Tidak ada alasan mengapa seseorang mendapat BPH. Bahkan tidak jelas apakah kelompok tertentu lebih cenderung terhadap penyakit ini. Namun, dapat dikatakan dengan pasti bahwa orang-orang, yang memiliki anggota keluarga dekat yang menderita kanker prostat, lebih cenderung mendapatkan kondisinya sendiri.

Kanker prostat dan BPH berbagi gejala yang sama. Misalnya, Anda mungkin sering mengalami buang air kecil dan kesulitan buang air kecil untuk kedua kondisi tersebut. Anda mungkin juga mengalami gangguan buang air kecil. Perbedaan dalam kedua kondisi tersebut adalah bahwa kanker prostat terjadi pada lobus lateral prostat.

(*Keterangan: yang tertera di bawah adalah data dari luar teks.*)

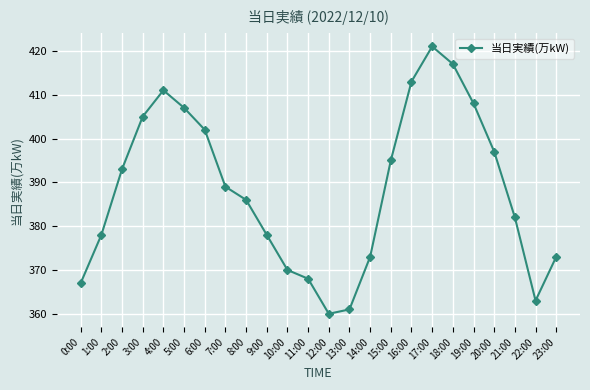

What position from the left is 6:00?

7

Biasanya menyebar ke panggul dan tulang belakang juga. BPH kurang lebih terpusat dan tidak menyebar ke jaringan lain.

Baik BPH dan kanker prostat dapat menyebabkan peningkatan hasil tes PSA. Namun, hanya mereka yang menderita kanker prostat yang akan menunjukkan peningkatan kadar fosfatase alkalin tulang.

Jika seseorang didiagnosis menderita kanker prostat, pengobatannya secara alami berbeda dari orang yang hanya memiliki BPH.Bergantung pada stadium kanker, dokter mungkin meresepkan terapi radiasi, hormon atau operasi.

Orang dengan hanya BPH biasanya tidak diberi perlakuan apapun sama sekali. Dokter mungkin juga menyarankan obat-obatan seperti Finasteride atau operasi untuk menghilangkan jaringan yang menghalangi organ tubuh.

BPH bukan merupakan indikasi kanker prostat. Namun, mendapatkannya dievaluasi oleh dokter adalah hal yang cerdas untuk dilakukan.